In today’s news bulletin:
What happens in the court of justice? Is it ridiculous, as some consider it, or an honorable matter, as others observe? In fact, two scenes graze the Palace of Justice in Beirut.
The first, funny but even comical, as the lawyers of the deputies and the defendant ministers file new lawsuits every day, or lawsuits of legitimate suspicion, or even lawsuits against the state. Thus, the defense lawyers for ministers and representatives are no longer interested in defending their clients, but in fighting the judicial investigator, and they are making all efforts to stop his hand from the port crime case, so that the response cases have outnumbered twenty. Is this normal? Does the matter not indicate that the defense lawyers for the ministers and representatives are fully aware that the accusations leveled against their clients are true, so they direct their legal arrows towards the judicial investigator to prevent him from completing his investigations, given that the best method of defense is to attack?

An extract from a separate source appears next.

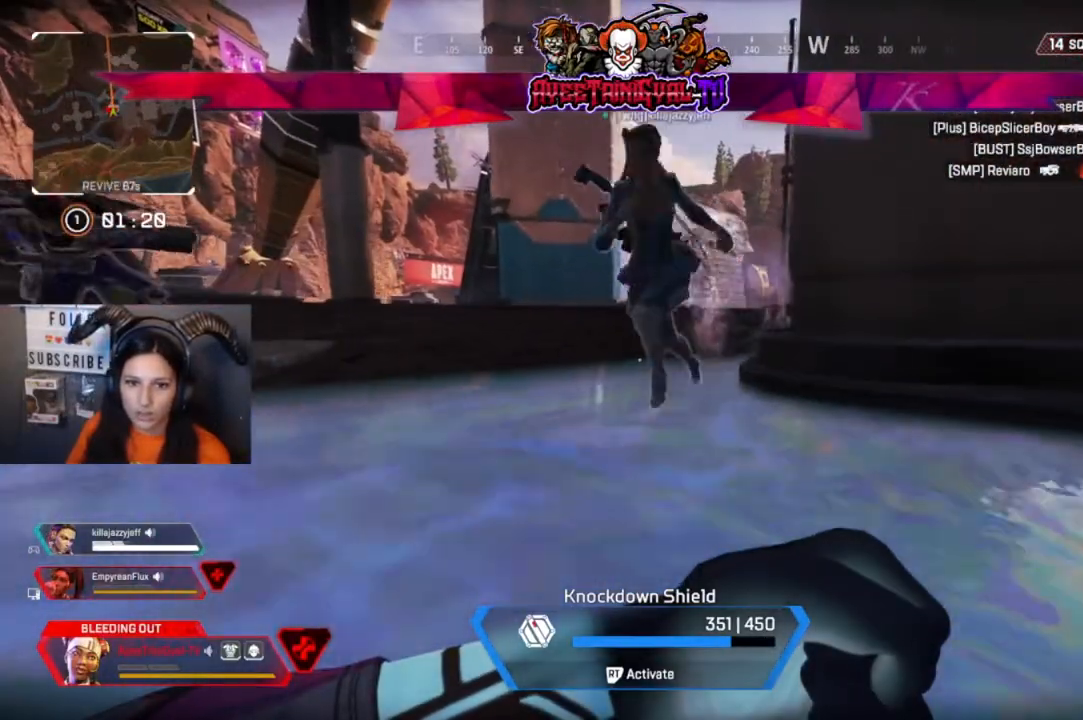
{"buttons": [], "left_stick": "up-right", "right_stick": "center", "events": []}
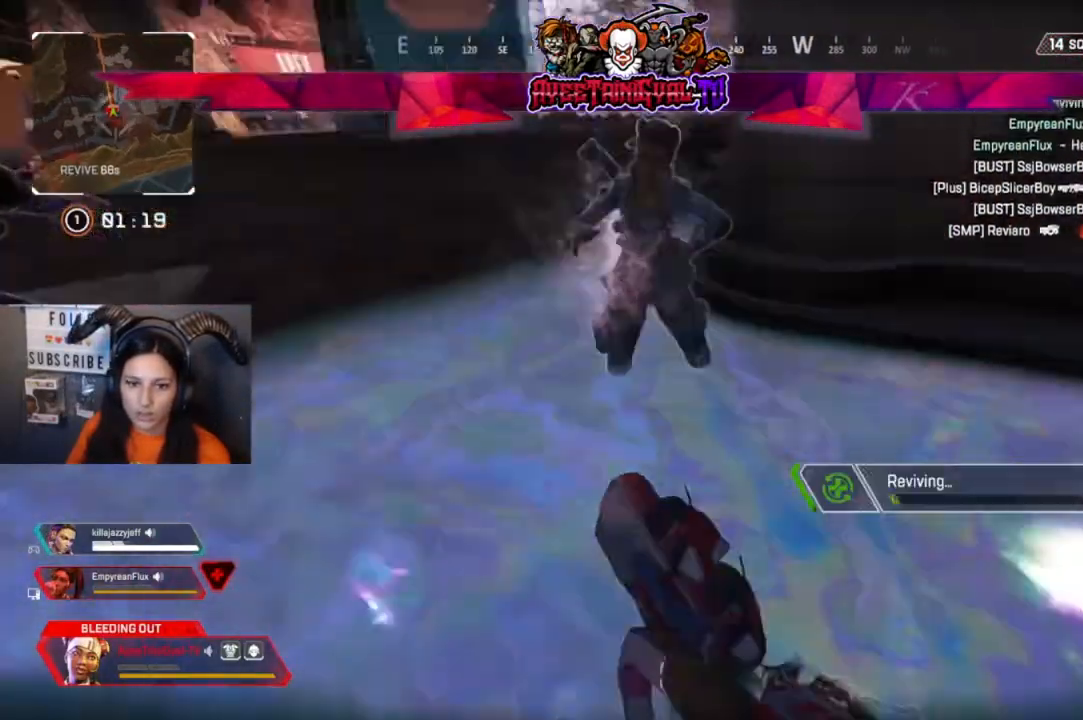
{"buttons": ["DPAD_UP"], "left_stick": "center", "right_stick": "center", "events": [[333, "left_stick", "center"], [500, "DPAD_UP", "down"]]}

On the honorable side, things are nicer and brighter. It is sufficient to stop at two events that happened today. The first was to stop the Judge Habib Mezher from filling lawsuits against Judge Al-Bitar. The second is that the Noun women’s group decided to close the office of Judge Habib Mezher, based on a decision issued on behalf of the Lebanese People’s Court. Doesn’t this indicate that, despite everything that is happening in the court of justice, things are fine, and justice is fine, and that no right will die behind it? In short: Hezbollah and its followers bet every day on two things: the terror of judges and the despair of the people. But neither the judges were afraid, and they didn’t retreat, nor did the people despair and retreat. Therefore, let everyone wait for the indictment of Judge Tariq Al-Bitar to be issued soon, and it will be a ruling in the name of the Lebanese people, because most of the people are with the justice of the inclusive state, not the justice of Hezbollah’s state.